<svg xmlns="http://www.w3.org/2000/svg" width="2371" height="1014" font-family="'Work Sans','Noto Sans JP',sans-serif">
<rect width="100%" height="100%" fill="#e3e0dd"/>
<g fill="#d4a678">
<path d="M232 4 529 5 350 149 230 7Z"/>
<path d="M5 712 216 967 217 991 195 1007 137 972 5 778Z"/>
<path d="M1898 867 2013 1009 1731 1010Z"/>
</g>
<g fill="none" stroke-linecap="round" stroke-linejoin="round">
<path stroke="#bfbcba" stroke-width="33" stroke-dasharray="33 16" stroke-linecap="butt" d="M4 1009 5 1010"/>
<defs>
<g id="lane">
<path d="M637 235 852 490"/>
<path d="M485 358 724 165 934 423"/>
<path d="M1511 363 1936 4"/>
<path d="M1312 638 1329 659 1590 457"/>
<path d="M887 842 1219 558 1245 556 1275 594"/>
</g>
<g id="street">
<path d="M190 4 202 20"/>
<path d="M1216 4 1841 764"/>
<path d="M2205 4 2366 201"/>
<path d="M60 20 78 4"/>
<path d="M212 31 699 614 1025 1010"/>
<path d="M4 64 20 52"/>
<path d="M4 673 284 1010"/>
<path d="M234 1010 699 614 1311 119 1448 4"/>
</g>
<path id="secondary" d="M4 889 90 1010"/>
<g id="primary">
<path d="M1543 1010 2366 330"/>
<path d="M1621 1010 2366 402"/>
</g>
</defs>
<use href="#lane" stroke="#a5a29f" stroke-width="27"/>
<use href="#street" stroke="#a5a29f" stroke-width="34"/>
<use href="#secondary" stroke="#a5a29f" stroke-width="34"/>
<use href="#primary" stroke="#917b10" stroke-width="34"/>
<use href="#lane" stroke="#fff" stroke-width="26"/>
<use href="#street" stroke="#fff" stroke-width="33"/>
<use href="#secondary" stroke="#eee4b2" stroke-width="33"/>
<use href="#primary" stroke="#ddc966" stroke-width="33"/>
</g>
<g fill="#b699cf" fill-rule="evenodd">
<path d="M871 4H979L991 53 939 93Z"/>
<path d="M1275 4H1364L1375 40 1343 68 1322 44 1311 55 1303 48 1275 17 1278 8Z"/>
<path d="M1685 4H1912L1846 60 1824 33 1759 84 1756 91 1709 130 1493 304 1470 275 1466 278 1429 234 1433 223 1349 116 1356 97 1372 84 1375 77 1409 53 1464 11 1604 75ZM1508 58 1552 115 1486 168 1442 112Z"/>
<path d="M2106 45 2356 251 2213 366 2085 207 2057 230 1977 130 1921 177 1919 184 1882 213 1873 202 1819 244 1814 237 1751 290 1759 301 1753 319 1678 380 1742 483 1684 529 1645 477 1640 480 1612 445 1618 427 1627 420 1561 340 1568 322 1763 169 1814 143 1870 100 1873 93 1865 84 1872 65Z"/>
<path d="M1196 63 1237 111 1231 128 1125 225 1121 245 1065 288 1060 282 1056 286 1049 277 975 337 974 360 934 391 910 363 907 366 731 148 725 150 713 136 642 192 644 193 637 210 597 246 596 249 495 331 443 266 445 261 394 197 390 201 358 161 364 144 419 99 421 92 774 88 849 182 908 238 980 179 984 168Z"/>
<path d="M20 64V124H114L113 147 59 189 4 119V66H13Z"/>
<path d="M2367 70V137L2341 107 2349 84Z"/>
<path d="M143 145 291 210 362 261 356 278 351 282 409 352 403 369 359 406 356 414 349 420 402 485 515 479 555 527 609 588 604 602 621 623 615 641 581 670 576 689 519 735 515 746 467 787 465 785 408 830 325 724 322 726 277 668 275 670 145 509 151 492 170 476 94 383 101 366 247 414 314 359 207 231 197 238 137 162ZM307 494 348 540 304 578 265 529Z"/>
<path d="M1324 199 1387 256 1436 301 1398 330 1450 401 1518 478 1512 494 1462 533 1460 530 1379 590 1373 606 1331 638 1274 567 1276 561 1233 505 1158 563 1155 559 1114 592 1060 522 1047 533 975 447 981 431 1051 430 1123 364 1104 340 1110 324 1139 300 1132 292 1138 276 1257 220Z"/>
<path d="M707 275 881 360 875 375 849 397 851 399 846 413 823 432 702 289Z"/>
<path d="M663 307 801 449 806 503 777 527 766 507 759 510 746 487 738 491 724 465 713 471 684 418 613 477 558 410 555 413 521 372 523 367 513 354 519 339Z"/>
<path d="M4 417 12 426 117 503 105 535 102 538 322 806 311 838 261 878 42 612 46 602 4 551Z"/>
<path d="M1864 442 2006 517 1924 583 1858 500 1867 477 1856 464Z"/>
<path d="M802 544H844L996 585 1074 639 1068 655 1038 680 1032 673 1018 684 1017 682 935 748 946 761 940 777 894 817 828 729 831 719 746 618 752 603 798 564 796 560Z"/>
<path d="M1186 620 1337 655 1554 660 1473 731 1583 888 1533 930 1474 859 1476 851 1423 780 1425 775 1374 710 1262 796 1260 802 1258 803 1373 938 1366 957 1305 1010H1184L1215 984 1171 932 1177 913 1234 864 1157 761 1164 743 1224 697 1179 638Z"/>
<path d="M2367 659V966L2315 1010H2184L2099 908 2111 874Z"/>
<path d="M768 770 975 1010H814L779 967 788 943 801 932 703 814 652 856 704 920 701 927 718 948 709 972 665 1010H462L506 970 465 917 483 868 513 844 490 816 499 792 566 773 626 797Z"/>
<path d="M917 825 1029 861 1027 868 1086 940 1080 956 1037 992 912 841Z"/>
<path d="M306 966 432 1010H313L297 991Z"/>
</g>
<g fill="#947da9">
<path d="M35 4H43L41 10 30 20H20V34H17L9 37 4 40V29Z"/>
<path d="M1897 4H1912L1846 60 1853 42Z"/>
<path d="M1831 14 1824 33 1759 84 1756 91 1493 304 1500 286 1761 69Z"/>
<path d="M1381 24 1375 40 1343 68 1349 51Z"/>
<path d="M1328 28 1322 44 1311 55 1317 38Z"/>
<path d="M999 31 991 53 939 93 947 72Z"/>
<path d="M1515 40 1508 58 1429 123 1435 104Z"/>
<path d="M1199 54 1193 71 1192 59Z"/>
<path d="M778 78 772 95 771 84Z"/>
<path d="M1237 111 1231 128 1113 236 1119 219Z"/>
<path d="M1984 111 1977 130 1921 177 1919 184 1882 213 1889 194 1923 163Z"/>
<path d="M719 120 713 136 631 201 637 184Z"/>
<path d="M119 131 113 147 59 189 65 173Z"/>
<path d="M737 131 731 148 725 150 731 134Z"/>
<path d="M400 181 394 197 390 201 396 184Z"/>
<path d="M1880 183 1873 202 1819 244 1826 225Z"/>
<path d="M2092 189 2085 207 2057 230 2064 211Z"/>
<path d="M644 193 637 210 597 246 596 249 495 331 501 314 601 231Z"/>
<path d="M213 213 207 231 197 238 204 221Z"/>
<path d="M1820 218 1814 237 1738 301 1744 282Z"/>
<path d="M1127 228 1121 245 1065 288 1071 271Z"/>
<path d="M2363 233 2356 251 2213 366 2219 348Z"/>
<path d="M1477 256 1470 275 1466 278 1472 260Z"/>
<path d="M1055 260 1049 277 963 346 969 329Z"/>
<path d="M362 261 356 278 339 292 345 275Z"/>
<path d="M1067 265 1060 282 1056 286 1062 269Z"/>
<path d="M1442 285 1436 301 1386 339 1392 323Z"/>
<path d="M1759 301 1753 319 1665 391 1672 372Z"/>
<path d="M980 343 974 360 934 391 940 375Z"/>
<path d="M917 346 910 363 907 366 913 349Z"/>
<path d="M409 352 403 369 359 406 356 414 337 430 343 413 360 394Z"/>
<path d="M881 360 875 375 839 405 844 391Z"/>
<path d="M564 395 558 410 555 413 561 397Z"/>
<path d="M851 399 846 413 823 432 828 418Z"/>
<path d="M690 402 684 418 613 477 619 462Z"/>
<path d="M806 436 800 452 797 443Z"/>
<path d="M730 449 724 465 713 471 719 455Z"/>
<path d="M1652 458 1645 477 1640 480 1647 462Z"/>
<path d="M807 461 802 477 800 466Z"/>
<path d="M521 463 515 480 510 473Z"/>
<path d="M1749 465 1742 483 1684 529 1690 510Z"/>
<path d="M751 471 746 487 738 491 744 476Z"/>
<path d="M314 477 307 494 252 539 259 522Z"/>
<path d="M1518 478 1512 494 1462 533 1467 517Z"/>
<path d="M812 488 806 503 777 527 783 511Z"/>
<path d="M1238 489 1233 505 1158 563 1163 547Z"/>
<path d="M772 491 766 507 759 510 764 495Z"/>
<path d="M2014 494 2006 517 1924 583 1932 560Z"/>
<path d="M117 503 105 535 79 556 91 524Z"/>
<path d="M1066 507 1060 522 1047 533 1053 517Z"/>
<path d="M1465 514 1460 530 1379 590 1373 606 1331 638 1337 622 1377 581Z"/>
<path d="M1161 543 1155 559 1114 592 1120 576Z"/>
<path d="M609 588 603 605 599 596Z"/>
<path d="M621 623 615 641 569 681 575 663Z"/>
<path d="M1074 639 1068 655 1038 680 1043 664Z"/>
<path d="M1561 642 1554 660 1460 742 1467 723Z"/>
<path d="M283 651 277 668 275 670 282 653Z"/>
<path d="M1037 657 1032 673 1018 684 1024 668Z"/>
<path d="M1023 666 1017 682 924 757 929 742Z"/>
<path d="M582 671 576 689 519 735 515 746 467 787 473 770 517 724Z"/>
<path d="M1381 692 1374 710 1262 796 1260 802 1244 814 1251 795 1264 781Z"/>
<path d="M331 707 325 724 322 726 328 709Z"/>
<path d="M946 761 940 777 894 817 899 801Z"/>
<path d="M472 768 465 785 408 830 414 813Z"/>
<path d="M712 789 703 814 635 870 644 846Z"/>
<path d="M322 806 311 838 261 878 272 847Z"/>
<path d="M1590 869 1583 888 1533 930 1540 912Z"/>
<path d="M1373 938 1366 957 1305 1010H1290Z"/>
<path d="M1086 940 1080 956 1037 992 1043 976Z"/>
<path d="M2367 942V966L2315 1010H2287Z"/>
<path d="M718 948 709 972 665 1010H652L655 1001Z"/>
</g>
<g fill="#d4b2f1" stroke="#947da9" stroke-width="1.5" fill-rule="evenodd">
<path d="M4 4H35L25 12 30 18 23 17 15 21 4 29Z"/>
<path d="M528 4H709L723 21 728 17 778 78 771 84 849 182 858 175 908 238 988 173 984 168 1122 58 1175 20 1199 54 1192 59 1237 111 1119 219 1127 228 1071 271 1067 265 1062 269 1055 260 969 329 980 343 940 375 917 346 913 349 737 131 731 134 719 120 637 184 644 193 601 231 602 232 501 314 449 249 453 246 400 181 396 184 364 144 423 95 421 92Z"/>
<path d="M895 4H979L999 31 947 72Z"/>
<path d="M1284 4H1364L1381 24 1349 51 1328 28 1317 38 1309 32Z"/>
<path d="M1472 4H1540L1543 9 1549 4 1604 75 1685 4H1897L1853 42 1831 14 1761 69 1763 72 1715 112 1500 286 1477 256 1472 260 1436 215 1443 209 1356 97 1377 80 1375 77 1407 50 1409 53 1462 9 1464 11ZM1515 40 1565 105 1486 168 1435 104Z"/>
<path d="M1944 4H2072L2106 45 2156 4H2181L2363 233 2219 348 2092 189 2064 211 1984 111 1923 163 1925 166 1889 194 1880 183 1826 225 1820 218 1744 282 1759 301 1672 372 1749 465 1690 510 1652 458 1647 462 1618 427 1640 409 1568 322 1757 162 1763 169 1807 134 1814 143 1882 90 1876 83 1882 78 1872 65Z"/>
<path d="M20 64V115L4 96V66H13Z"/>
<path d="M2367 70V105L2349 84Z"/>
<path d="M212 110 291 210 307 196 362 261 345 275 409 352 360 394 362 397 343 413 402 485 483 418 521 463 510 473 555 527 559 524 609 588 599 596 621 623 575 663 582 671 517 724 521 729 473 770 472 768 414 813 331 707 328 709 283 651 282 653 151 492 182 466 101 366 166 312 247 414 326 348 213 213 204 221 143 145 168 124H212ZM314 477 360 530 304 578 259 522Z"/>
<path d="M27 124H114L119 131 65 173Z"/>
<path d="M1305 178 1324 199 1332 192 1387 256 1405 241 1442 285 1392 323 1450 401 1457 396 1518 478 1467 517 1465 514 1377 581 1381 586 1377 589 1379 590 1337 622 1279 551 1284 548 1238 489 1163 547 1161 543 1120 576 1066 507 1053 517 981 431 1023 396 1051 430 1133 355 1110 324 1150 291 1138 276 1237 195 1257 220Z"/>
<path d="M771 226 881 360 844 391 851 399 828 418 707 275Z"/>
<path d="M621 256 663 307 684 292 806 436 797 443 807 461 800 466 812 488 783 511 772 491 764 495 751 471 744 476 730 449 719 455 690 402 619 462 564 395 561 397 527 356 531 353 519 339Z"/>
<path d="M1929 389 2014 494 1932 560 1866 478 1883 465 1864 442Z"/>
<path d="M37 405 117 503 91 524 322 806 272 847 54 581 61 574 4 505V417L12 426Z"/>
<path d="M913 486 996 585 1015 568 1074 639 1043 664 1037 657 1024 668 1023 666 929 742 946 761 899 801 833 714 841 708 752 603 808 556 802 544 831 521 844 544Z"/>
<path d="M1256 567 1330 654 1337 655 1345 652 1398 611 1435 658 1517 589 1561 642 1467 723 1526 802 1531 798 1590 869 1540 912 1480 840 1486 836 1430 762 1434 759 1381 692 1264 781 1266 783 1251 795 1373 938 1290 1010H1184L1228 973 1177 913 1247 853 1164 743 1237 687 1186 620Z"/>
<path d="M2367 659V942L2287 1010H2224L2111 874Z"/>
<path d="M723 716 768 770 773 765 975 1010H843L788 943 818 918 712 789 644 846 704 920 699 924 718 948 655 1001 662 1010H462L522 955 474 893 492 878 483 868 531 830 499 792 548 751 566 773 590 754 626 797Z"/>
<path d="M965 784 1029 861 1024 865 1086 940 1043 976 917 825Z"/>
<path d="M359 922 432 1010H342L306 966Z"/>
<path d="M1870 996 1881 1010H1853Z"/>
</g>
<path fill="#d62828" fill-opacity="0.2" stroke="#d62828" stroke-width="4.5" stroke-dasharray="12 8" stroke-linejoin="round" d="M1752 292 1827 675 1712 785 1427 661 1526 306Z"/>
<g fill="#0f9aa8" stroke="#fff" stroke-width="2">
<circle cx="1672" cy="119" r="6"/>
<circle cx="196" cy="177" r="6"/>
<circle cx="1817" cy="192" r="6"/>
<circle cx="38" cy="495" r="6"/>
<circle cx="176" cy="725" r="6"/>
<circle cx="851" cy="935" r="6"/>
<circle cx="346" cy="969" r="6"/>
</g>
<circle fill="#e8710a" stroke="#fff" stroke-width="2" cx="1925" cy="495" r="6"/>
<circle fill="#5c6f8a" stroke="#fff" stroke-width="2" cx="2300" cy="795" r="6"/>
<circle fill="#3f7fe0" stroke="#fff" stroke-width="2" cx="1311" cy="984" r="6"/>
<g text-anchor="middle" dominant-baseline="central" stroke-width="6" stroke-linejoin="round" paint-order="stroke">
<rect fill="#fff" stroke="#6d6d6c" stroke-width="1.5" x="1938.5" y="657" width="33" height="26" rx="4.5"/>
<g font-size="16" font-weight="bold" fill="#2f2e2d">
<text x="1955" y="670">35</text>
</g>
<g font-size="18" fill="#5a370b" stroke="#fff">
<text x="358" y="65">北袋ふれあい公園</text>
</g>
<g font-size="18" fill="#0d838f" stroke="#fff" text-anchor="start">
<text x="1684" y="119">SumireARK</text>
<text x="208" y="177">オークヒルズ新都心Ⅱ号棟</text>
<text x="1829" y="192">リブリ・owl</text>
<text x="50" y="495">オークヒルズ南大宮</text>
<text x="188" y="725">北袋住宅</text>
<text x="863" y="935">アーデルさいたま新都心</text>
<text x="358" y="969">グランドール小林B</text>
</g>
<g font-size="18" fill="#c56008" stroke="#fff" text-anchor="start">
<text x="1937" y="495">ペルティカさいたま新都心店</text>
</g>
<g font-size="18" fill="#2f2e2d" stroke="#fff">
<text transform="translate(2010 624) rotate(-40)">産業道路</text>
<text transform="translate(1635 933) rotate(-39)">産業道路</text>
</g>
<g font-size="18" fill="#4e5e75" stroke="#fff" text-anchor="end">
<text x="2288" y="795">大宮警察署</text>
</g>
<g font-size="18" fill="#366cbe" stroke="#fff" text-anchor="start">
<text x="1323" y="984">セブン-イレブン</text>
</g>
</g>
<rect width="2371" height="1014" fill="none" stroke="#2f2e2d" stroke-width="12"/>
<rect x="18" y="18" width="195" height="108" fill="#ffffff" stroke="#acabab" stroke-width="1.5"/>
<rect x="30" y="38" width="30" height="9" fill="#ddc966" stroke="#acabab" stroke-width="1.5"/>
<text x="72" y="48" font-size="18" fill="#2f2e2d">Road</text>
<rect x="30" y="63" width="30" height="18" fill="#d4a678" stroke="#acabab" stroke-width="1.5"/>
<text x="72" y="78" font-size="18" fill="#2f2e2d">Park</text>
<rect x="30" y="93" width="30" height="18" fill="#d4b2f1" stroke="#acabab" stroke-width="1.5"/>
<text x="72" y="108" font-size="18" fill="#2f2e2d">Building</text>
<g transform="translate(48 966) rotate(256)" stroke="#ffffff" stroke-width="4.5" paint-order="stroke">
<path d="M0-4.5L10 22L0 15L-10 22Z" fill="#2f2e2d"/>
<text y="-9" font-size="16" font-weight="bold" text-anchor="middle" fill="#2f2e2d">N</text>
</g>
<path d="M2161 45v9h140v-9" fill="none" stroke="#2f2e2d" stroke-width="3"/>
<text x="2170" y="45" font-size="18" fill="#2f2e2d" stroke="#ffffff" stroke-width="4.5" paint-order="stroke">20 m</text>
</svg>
# # # #
→ **TASK**
Go through the listing, and whenever a line contains the string "middle", copy that line.

→ **RESULT OF THIS TASK**
<g text-anchor="middle" dominant-baseline="central" stroke-width="6" stroke-linejoin="round" paint-order="stroke">
<text y="-9" font-size="16" font-weight="bold" text-anchor="middle" fill="#2f2e2d">N</text>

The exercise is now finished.